» Exercise data
☆ ☆ ☆ ☆ ☆

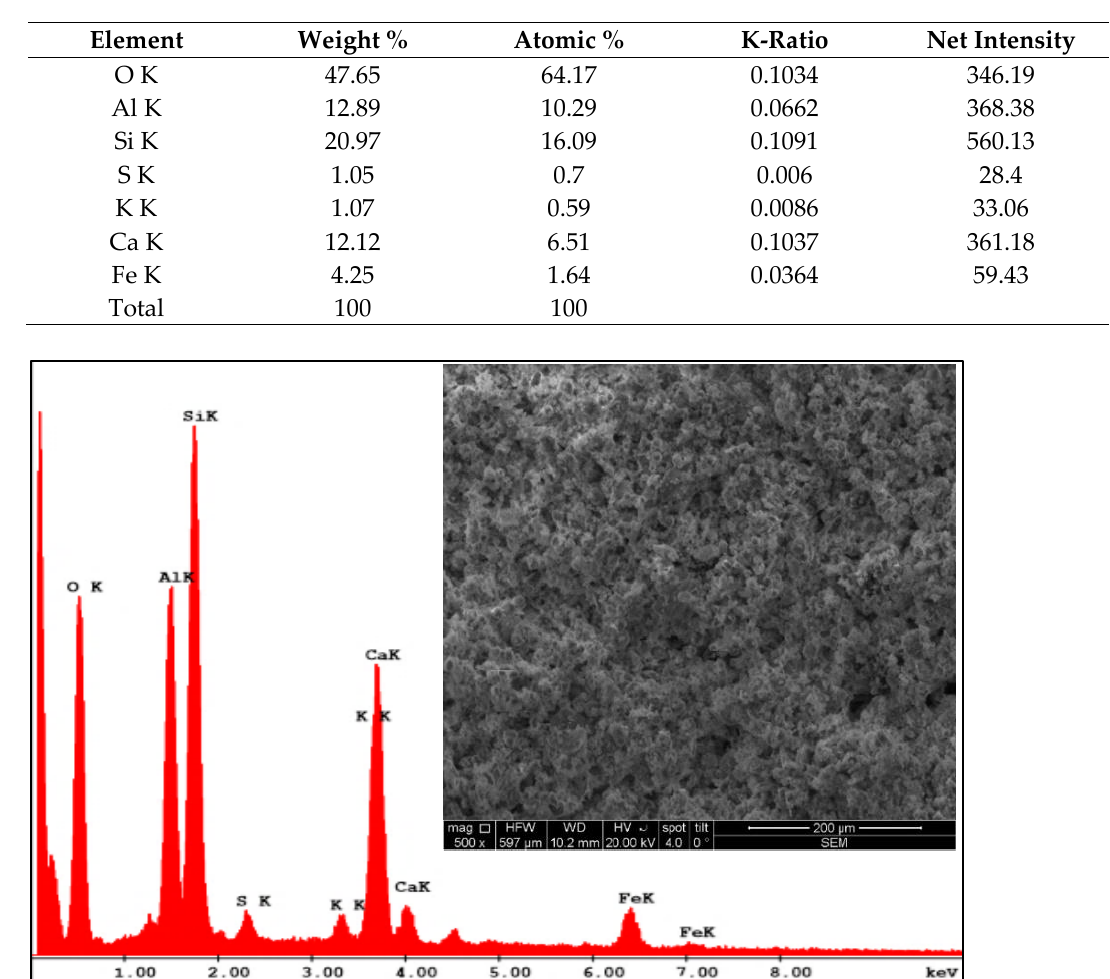
Figure 9. Elementary chemical analysis of CEM II/A-LL cement and SEM image of particles at a magnification rate of 500×.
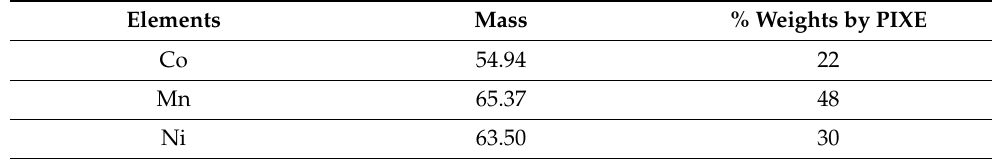
Table 2. PIXE spectra parameters for Pristine Co 3 O 4 @MnO 2 @NiO/GO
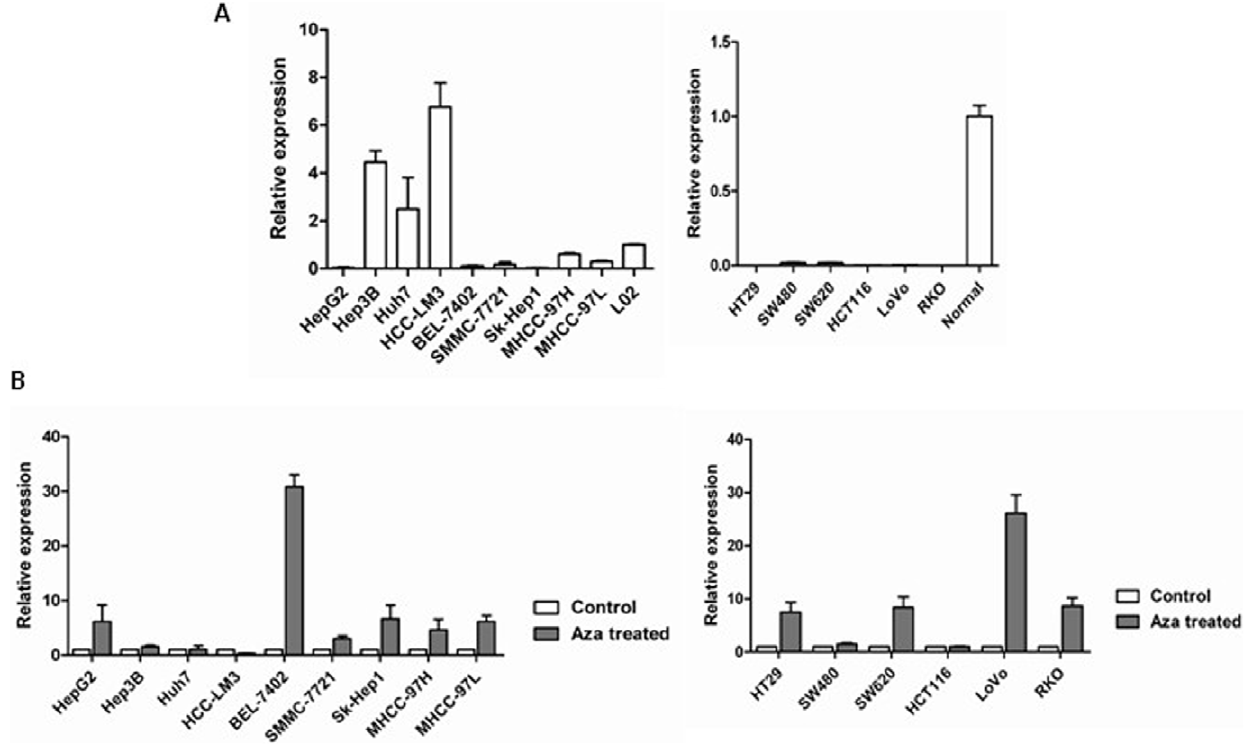
Figure 1. Pharmacological demethylation reversed FBP1 downregulation in human liver and other digestive cancers. ( A ) FBP1 expression in human liver and colon cancer cell lines and normal controls were determined by Real-Time RT-PCR. GAPDH was used to normalize the template amount. ( B ) Relative FBP1 expression before and after Aza treatment were determined by Real-Time RT-PCR. GAPDH was used to normalize the template amount. It was shown as average fold changes 6 SD.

☆ ☆ ☆ ☆ ☆

» Activity
Would you count the lines in the data that contain "Figure" and answer with only the number?

» Solution to the problem
2